Des défenseurs de l'environnement et des dirigeants politiques estiment que le projet "menace de causer des dommages irréversibles aux glaciers de la Cordillère des Andes".
En Europe
La mine envisagée par la compagnie Rosia Montana Gold Corporation en Roumanie fait couler beaucoup d'encre, entre autres en raison de l'utilisation d'une technologie à base de cyanure.
Cette compagnie soutient que "les risques pour les hommes et le milieu sont minimes" et rappelle que ce procédé est notamment utilisé en Suède.

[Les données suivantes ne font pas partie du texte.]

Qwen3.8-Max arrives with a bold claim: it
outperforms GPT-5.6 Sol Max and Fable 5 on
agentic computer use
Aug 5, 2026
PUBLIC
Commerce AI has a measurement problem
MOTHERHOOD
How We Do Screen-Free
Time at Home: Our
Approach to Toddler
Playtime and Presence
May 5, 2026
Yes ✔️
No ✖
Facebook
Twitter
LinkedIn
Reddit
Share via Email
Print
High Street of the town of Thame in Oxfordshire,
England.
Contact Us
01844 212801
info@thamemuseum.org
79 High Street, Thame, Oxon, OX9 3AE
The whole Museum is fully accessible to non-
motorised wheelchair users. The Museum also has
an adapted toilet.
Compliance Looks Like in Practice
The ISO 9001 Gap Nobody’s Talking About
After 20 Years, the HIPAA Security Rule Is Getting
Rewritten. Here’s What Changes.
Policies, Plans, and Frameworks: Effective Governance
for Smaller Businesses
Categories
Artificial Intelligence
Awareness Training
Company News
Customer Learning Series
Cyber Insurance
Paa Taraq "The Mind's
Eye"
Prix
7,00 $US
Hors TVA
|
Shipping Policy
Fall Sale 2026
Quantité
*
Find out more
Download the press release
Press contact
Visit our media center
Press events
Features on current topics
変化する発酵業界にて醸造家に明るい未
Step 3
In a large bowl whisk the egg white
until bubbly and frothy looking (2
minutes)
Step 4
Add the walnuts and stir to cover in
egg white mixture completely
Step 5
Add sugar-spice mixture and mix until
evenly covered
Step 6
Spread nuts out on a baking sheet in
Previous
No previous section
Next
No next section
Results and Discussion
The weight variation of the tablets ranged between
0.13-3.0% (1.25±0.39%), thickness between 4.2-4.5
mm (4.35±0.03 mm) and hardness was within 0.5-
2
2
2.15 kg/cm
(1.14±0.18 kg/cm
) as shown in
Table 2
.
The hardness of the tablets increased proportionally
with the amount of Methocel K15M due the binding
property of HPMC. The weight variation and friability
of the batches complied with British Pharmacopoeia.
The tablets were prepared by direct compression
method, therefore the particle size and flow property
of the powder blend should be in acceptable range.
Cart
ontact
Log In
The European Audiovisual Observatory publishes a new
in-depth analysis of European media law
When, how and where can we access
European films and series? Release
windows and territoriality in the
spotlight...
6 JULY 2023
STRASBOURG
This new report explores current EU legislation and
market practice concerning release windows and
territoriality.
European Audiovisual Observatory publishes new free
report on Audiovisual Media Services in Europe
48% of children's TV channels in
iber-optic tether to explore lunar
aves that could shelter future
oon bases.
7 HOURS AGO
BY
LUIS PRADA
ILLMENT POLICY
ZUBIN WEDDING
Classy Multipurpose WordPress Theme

Les technologies à base de cyanure dangereuses
Le 5 mai, le Parlement européen a adopté une résolution demandant "l'interdiction générale" de technologies à base de cyanure avant fin 2011. Les députés considèrent "que l'extraction minière au cyanure ne génère que peu d'emplois, seulement pour une période de huit à seize ans, tandis qu'elle fait peser le risque de véritables désastres écologiques transfrontaliers". Cependant, la Commission n'est pas de cet avis. "Cela impliquerait un arrêt total de l'extraction d'or en Europe et des importations croissantes de pays aux standards environnementaux et sociaux moins élevés" indiquent les services du Commissaire à l'Environnement en rappelant que les taux de cyanure autorisés par la législation européenne sont déjà les "plus bas au monde".